ECC stands for Error Correcting Code. It is a mechanism used to detect and correct data corruption errors in computer memory systems. ECC is important for system reliability and data integrity, especially in mission-critical applications.
In Arm Cortex-M series processors, ECC can be enabled for on-chip SRAM memories like Tightly Coupled Memory (TCM) and caches. This allows detection and correction of single-bit errors that may occur in these memories during operation. Enabling ECC provides higher reliability for code and data stored in the on-chip SRAM.
Why ECC is needed for TCM and Cache
SRAM memories like TCM and caches are susceptible to data corruption due to effects like cosmic rays, alpha particles, power supply noise etc. Without ECC, such errors can cause unpredictable system behavior or crashes. ECC helps prevent this by detecting and fixing single-bit errors.
For mission-critical applications like automotive, industrial, medical etc, ECC is a must-have for reliability. Even a single-bit error in a critical variable can be catastrophic in such systems. ECC provides the necessary data integrity to meet safety requirements.
Additionally, at advanced process nodes like 40nm and below, SRAM cells become more vulnerable to data corruption due to reduced operating voltages. ECC becomes even more important for reliability as process nodes shrink.
How ECC works in Arm Cortex-M TCM and Cache
Arm uses Single Error Correction Double Error Detection (SECDED) ECC for protecting on-chip SRAM. Every 32-bit word in the TCM or cache has an additional 7-bit ECC code associated with it.
When a 32-bit data word is written to the TCM/cache, the ECC logic generates and stores a 7-bit ECC code for that word. This ECC code is calculated based on the data bits using a specialized algorithm.
When the data word is read back, the ECC logic recalculates the ECC code based on the 32 data bits. It compares this to the 7-bit ECC code that was stored earlier. If the two ECC codes match, there is no error. If they don’t match, it means the data got corrupted at some point.
If there is a mismatch, the ECC logic can examine the ECC codes to identify the exact bit that got flipped. It then flips this bit back to correct the error. ThisSECDED ECC allows single-bit errors to be detected and corrected in this manner.
If the ECC logic detects two or more bit errors, it will raise an exception and notify the processor. The system software can then take appropriate corrective action.
Enabling ECC on Cortex-M TCM and Cache
ECC support for TCM and cache needs to be enabled during processor configuration and chip design stages. The ARM processor IP will include additional ECC logic when this feature is turned on.
ECC checkbits are generated and stored in additional SRAM added for this purpose. For 32-bit TCM/cache with 7-bit ECC, about 22% extra on-chip SRAM is required to store checkbits.
During system boot, ECC detection and correction needs to be explicitly enabled by setting certain registers. The processor system architecture and operating system needs to be ECC-aware to leverage the feature.
For Cortex-M7 and newer cores, ECC can be enabled for both TCMs and the unified cache. Older cores like Cortex-M3 and M4 only support ECC for TCM, not for caches.
Software Usage
To leverage ECC, the compiler toolchain needs to insert appropriate ECC setup code during program startup. Linker scripts must allocate ECC bits alongside TCM/cache memory. OS drivers need to enable ECC decoding on memory reads.
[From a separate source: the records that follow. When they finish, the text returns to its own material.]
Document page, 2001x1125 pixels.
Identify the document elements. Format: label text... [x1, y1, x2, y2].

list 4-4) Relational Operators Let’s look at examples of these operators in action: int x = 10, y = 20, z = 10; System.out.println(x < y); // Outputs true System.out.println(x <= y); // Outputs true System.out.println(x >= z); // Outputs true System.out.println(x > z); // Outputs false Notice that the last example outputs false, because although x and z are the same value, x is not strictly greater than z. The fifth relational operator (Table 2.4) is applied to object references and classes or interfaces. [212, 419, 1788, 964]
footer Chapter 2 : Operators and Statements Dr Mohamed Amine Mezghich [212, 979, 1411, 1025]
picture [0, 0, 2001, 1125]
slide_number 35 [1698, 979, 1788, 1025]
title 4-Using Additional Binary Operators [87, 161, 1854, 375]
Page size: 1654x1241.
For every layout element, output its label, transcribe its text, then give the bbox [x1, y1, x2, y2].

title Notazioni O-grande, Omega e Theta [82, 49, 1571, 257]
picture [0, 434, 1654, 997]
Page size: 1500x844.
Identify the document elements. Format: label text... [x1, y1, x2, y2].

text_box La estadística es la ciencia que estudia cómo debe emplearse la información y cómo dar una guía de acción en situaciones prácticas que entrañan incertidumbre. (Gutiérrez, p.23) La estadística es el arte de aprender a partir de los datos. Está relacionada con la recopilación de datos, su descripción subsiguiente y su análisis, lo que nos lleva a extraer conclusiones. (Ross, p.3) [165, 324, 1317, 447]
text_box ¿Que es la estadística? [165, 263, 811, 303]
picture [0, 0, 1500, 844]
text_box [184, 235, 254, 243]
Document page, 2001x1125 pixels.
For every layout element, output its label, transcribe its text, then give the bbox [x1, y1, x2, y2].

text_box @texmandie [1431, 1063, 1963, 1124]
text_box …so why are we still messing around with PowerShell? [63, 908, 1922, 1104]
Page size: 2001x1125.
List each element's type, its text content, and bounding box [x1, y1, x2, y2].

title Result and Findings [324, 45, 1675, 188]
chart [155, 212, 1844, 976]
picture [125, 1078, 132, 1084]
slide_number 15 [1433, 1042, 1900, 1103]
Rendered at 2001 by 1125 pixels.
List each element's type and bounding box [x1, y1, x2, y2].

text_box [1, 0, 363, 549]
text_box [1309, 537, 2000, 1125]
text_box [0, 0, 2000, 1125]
ECC exceptions need to trigger handler code that attempts recovery or restart. Periodic ECC status checks and scrubbing routines should run to detect errors proactively.
Most ECC usage details are encapsulated by the runtime library, OS and drivers. Application software typically does not need ECC-specific handling. However some mission-critical software may want to check ECC status explicitly.
Performance and Power Implications
Enabling ECC causes some performance overhead during memory writes, as ECC bits have to be calculated and written. However, the cycle timing overhead is minimal on modern cores like Cortex-M7.
For reads, ECC checking is off the critical path and does not affect cycle count. However, power consumption increases slightly as ECC logic remains active for every read.
Overall, the power and performance overhead from ECC is modest. The reliability benefits typically outweigh the small cost for mission-critical applications requiring high data integrity.
Comparison to Parity Protection
Parity is a simpler form of error detection using a single parity bit per data word. Unlike ECC, parity cannot correct errors, only detect them. Parity also cannot identify which bit got corrupted.
Parity offers lower cost, lower latency and lower power than ECC. However, ECC provides higher data integrity than parity alone. In many cases, the reliability of ECC is preferable despite marginally higher overheads.
Conclusion
ECC support on internal TCM and cache memories enables Arm Cortex-M cores to meet very high reliability requirements. ECC detects and fixes single-bit errors that may occur in on-chip SRAM arrays due to environmental disturbances or device issues. For applications demanding high data integrity, the protection of ECC is an important feature in the Cortex-M family.